X = player_valuations[['goals','assists','minutes_played']]
y = player_valuations['market_value']

model = Ridge(alpha=1.0)
scores = cross_val_score(model, X, y, cv=5, scoring='r2')
print(f'5-Fold CV R² scores: {scores.round(2)}')
print(f'Average R²: {scores.mean():.2f}')

**Interpretation:** Regularized regression and cross-validation provide more robust estimates of predictive power.

## 9. Expected Goals & Cumulative Analysis

### 9.1 Cumulative xG vs Goals Over Season

In [None]:
# Merge xG and goals in player_valuations for cumulative over time
player_valuations['xg']   = np.nan  # ensure column exists
player_valuations['goals'] = np.nan
# fill from global game_events
agg = game_events.groupby('date').agg({'xg':'sum','goals':'sum'}).reset_index()
pv_time = player_valuations.merge(agg, on='date', how='left').fillna(0)
pv_time = pv_time.sort_values('date')

pv_time['cum_xg']    = pv_time['xg'].cumsum()
pv_time['cum_goals'] = pv_time['goals'].cumsum()

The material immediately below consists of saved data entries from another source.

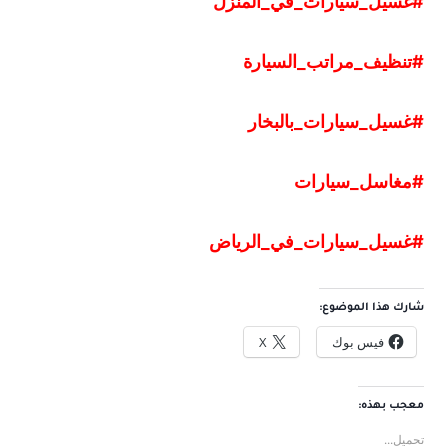
#غسيل
_
سيارات
_
في
_
المنزل
#تنظيف
_
مراتب
_
السيارة
#غسيل
_
سيارات
_
بالبخار
#مغاسل
_
سيارات
#غسيل
_
سيارات
_
في
_
الرياض
شارك هذا الموضوع:
فيس بوك
X
معجب بهذه:
تحميل...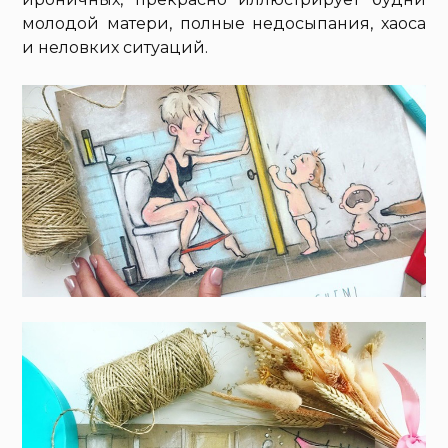
молодой матери, полные недосыпания, хаоса
и неловких ситуаций.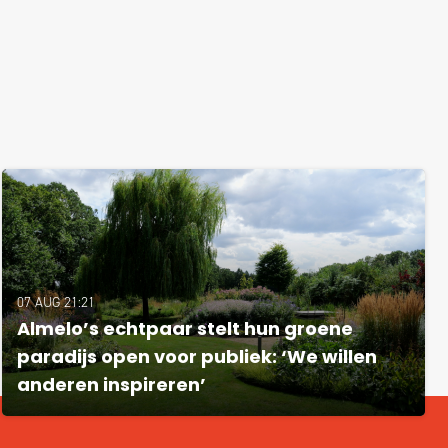
07 AUG 21:21
Almelo’s echtpaar stelt hun groene
paradijs open voor publiek: ‘We willen
anderen inspireren’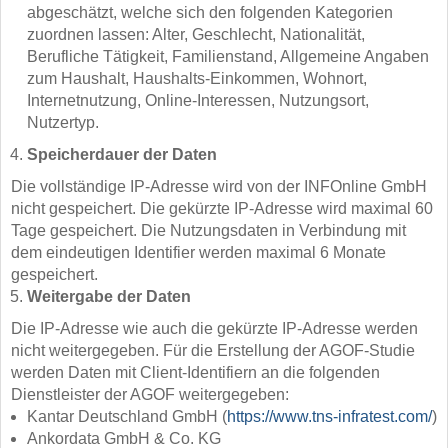
abgeschätzt, welche sich den folgenden Kategorien
zuordnen lassen: Alter, Geschlecht, Nationalität,
Berufliche Tätigkeit, Familienstand, Allgemeine Angaben
zum Haushalt, Haushalts-Einkommen, Wohnort,
Internetnutzung, Online-Interessen, Nutzungsort,
Nutzertyp.
Speicherdauer der Daten
Die vollständige IP-Adresse wird von der INFOnline GmbH
nicht gespeichert. Die gekürzte IP-Adresse wird maximal 60
Tage gespeichert. Die Nutzungsdaten in Verbindung mit
dem eindeutigen Identifier werden maximal 6 Monate
gespeichert.
Weitergabe der Daten
Die IP-Adresse wie auch die gekürzte IP-Adresse werden
nicht weitergegeben. Für die Erstellung der AGOF-Studie
werden Daten mit Client-Identifiern an die folgenden
Dienstleister der AGOF weitergegeben:
Kantar Deutschland GmbH (
https://www.tns-infratest.com/
)
Ankordata GmbH & Co. KG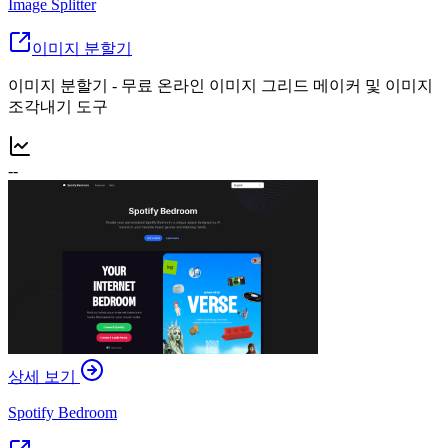
Image Splitter
이미지 분할기
이미지 분할기 - 무료 온라인 이미지 그리드 메이커 및 이미지
조각내기 도구
--
상세 보기
Spotify Bedroom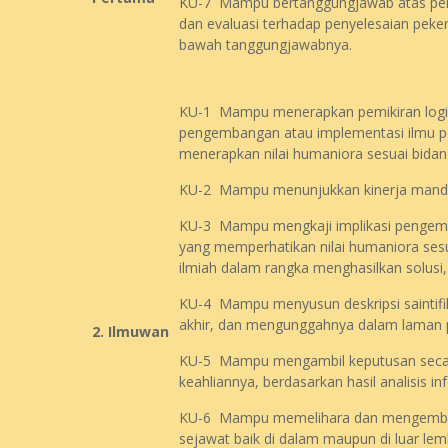
KU-7 Mampu bertanggungjawab atas penc
dan evaluasi terhadap penyelesaian peke
bawah tanggungjawabnya.
KU-1 Mampu menerapkan pemikiran logis, k
pengembangan atau implementasi ilmu p
menerapkan nilai humaniora sesuai bidan
KU-2 Mampu menunjukkan kinerja mandiri
KU-3 Mampu mengkaji implikasi pengemb
yang memperhatikan nilai humaniora sesua
ilmiah dalam rangka menghasilkan solusi,
KU-4 Mampu menyusun deskripsi saintifik 
akhir, dan mengunggahnya dalam laman p
2. Ilmuwan
KU-5 Mampu mengambil keputusan secara
keahliannya, berdasarkan hasil analisis in
KU-6 Mampu memelihara dan mengembang
sejawat baik di dalam maupun di luar le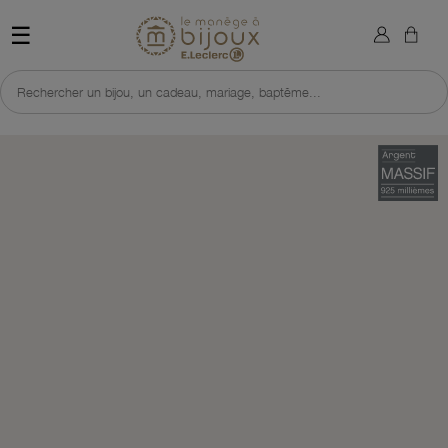
×
Sign in
Retour à l'accueil du site 
☰
You need to be logged in to save products in your wish list.
Rechercher un bijou, un cadeau, mariage, baptême...
Cancel
Sign in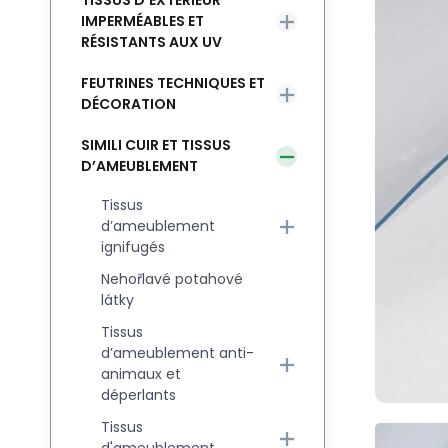
TISSUS D’EXTÉRIEUR
IMPERMÉABLES ET
RÉSISTANTS AUX UV
FEUTRINES TECHNIQUES ET
DÉCORATION
SIMILI CUIR ET TISSUS
D’AMEUBLEMENT
Tissus
d’ameublement
ignifugés
Nehořlavé potahové
látky
Tissus
d’ameublement anti-
animaux et
déperlants
Tissus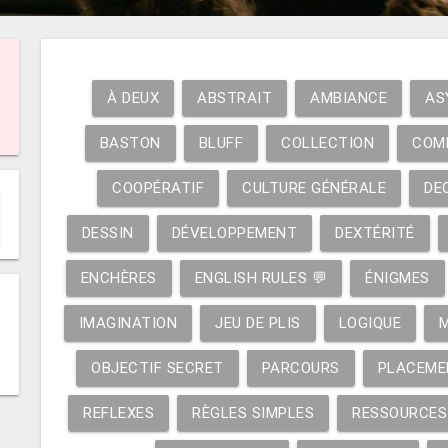
À DEUX
ABSTRAIT
AMBIANCE
AS
BASTON
BLUFF
COLLECTION
COM
COOPÉRATIF
CULTURE GÉNÉRALE
DE
DESSIN
DÉVELOPPEMENT
DEXTÉRITÉ
ENCHÈRES
ENGLISH RULES 💬
ÉNIGMES
IMAGINATION
JEU DE PLIS
LOGIQUE
OBJECTIF SECRET
PARCOURS
PLACEME
REFLEXES
RÈGLES SIMPLES
RESSOURCES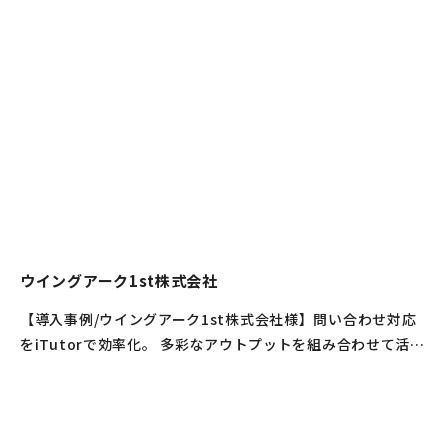
ウイングアーク1st株式会社
【導入事例/ウイングアーク1st株式会社様】問い合わせ対応
をiTutorで効率化。 多彩なアウトプットを組み合わせて活用
中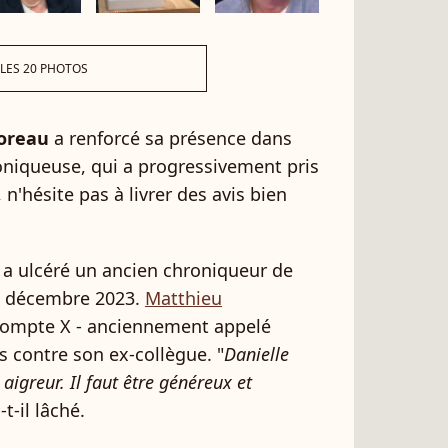
 LES 20 PHOTOS
oreau
a renforcé sa présence dans
oniqueuse, qui a progressivement pris
 n'hésite pas à livrer des avis bien
n a ulcéré un ancien chroniqueur de
en décembre 2023.
Matthieu
 compte X - anciennement appelé
s contre son ex-collègue. "
Danielle
greur. Il faut être généreux et
a-t-il lâché.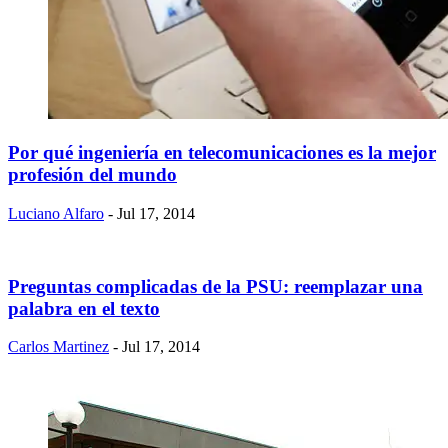
Por qué ingeniería en telecomunicaciones es la mejor
profesión del mundo
Luciano Alfaro
- Jul 17, 2014
Preguntas complicadas de la PSU: reemplazar una
palabra en el texto
Carlos Martinez
- Jul 17, 2014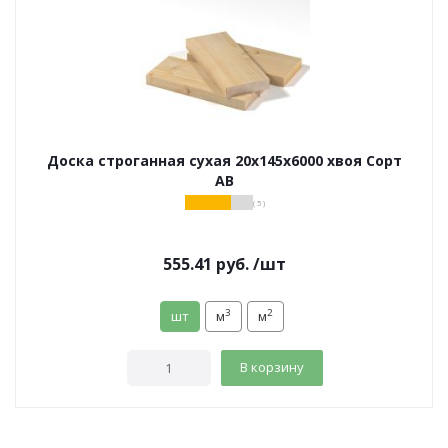
Доска строганная сухая 20х145х6000 хвоя Сорт
АВ
( 5 )
555.41
руб.
/шт
3
2
шт
м
м
В корзину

plt.figure(figsize=(12,7))
plt.plot(pv_time['date'], pv_time['cum_xg'],    label='Cumulative xG')
plt.plot(pv_time['date'], pv_time['cum_goals'], label='Cumulative Goals')
plt.legend()
plt.title('Cumulative xG vs Actual Goals Over Season')
plt.xlabel('Date')
plt.ylabel('Total')
plt.show()

**Interpretation:** Tracking cumulative metrics reveals overall scoring efficiency trends.

## Conclusion
**Key Takeaways:**
- Bayern’s players often outperformed xG, indicating strong finishing.
- Season win percentage underscores dominance in match results.
- Market-value trends align with performance peaks.
- A regularized model achieves stable predictive performance (avg R²).  

**Future Directions:**
- Incorporate additional features (e.g., assists types, distance covered).
- Build an interactive dashboard (Streamlit or Voilà).
- Extend analysis to other clubs for comparative insights.